▸ Exercise: Copy the listing below with "Body keypoints" changed to "Skeleton keypoints" and everything else left as is, leaving out the picture.

____________________

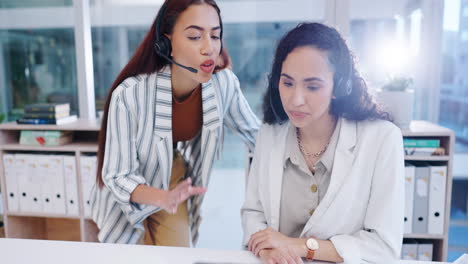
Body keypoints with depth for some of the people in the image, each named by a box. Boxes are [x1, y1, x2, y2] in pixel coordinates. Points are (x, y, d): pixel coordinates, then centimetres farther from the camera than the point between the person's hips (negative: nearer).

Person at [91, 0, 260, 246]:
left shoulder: (224, 83, -21)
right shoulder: (129, 94, -32)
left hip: (175, 189, 3)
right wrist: (162, 198, -43)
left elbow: (255, 133, -4)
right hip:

____________________

▸ Output for this exercise:
Skeleton keypoints with depth for some of the people in the image, each named by a box. Boxes are [x1, y1, x2, y2] in pixel coordinates. Points are (x, y, d): pixel coordinates, then centimetres farther from the camera than the point between the person's hips (negative: nearer).

Person at [91, 0, 260, 246]:
left shoulder: (224, 83, -21)
right shoulder: (129, 94, -32)
left hip: (175, 189, 3)
right wrist: (162, 198, -43)
left elbow: (255, 133, -4)
right hip:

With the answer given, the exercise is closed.